PROTOCOL: sequence-protocol
clone clone-like like new new-resizable nth nth-unsafe
set-nth set-nth-unsafe length immutable set-length lengthen ;

The advantage of defining delegation over these groups is that, usually, we don't need to delegate for everything. With this, multiple delegation over disjoint groups is possible. This is in use in the xml.data vocab, to let tags act like their names, their attributes assoc and their children sequence at the same time. It could also be used for multiple tuple inheritance.

One mechanism which replaces delegation is called consultation. Billy Tanksley has suggested that this is what Factor's delegation should be termed; in essence, consultation is the same as delegation, except that it's limited to a single group. Say you have some class foo which implements all generic words in the group bar. There is another class baz, which has a word baz>foo itself into into a foo, or getting a corresponding foo to which to delegate the methods. Then, we could define CONSULT: bar baz baz>foo ; in order to define the delegation. If bar contains the words qux and quux, then the following method definitions will be generated:

M: baz qux baz>foo qux ;
M: baz quux baz>foo quux ;

Here's the implementation:

: spin ( x y z -- z y x ) ! This stack shuffler makes things easier to think about
swap rot ;

: define-consult-method ( word class quot -- )
pick add <method> spin define-method ;

: define-consult ( class group quot -- )
>r group-words r>
swapd [ define-consult-method ] 2curry each ;

: CONSULT:
scan-word scan-word parse-definition swapd define-consult ; parsing

So, this fixes one problem with delegation: that it happens for everything. The second problem, performance, can be solved with increased static typing, for example static typing of tuple slots. But this won't be an available feature of Factor for some time. Until then, if we're sure that a tuple slot is a specific class, we can use declare to let the compiler know. For example,

CONSULT: bar baz
baz>foo { foo } declare ;

There's still one last problem, the slicing problem. A complete solution would involve heavy hackery into the Factor method dispatch system, allowing one object to mimic another. But a simpler solution is to just copy all of the method implementations from one class to another, for the generic words in a specific group. This can be unsafe in some situations, such as when the group is a tuple class, but it can also be useful. I called the system mimicry.

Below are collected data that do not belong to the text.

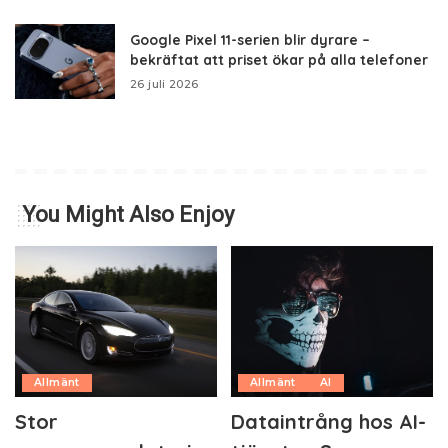
Google Pixel 11-serien blir dyrare –
bekräftat att priset ökar på alla telefoner
26 juli 2026
You Might Also Enjoy
Allmänt
Allmänt
AI
Stor
Dataintrång hos AI-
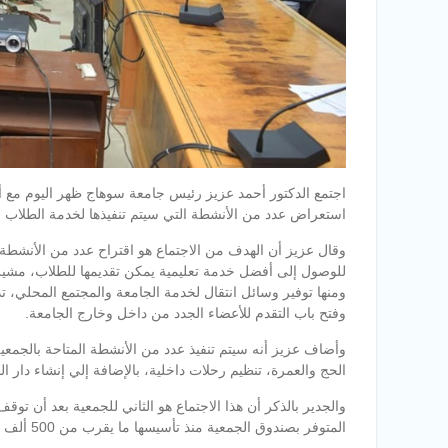
اجتمع الدكتور أحمد عزيز رئيس جامعة سوهاج ظهر اليوم مع 
استعراض عدد من الأنشطة التي سيتم تنفيذها لخدمة الطلاب و
وقال عزيز أن الهدف من الاجتماع هو اقتراح عدد من الأنشطة ا
للوصول إلى أفضل خدمة تعليمية يمكن تقديمها للطلاب، مشير
ومنها توفير وسائل انتقال لخدمة الجامعة والمجتمع المحلي،
وفتح باب التقدم للأعضاء الجدد من داخل وخارج الجامعة.
وأضاف عزيز أنه سيتم تنفيذ عدد من الأنشطة المتاحة بالجمعي
الحج والعمرة، تنظيم رحلات داخلية، بالإضافة إلي إنشاء دار ا
المتوفر بصندوق الجمعية منذ تأسيسها ما يقرب من 500 ألف جنيه عبارة عن تبرعات من جهات مختلفة.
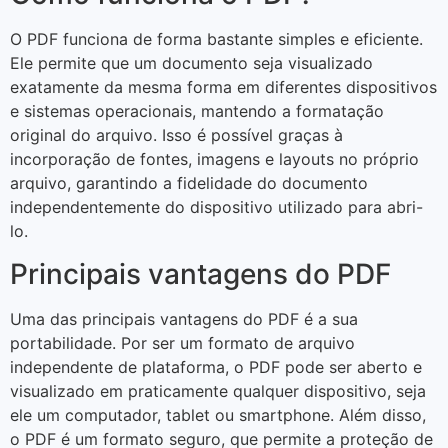
O PDF funciona de forma bastante simples e eficiente.
Ele permite que um documento seja visualizado
exatamente da mesma forma em diferentes dispositivos
e sistemas operacionais, mantendo a formatação
original do arquivo. Isso é possível graças à
incorporação de fontes, imagens e layouts no próprio
arquivo, garantindo a fidelidade do documento
independentemente do dispositivo utilizado para abri-
lo.
Principais vantagens do PDF
Uma das principais vantagens do PDF é a sua
portabilidade. Por ser um formato de arquivo
independente de plataforma, o PDF pode ser aberto e
visualizado em praticamente qualquer dispositivo, seja
ele um computador, tablet ou smartphone. Além disso,
o PDF é um formato seguro, que permite a proteção de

: define-mimic ( group mimicker mimicked -- )
>r >r group-words r> r> [
pick "methods" word-prop at [ 2drop ]
[ method-def <method> spin define-method ] if*
] 2curry each ;

: MIMIC:
scan-word scan-word scan-word define-mimic ; parsing

So there you have it: in fewer than 40 lines, the basis for a replacement of the delegation system, at least partially fixing all three main problems. The code is in my git repository. There are still problems, of course: metadata about what mimics/consults what is not stored, and when you see a generic word or class, you'll see all of the mechanically-defined methods. It's amazing, though, how flexible Factor is to this kind of manipulation and metaprogramming.



* Actually, it's possible to re-implement delegation in Factor, completely eliminating the slicing problem, but at a slight performance cost for tuple slot lookups, and at the cost of breaking a lot of code. The thing is, if instances of tuple class a all delegate to tuple class b, then a instances will return f to b?. To get around this, semi-hacks like the is? word are used.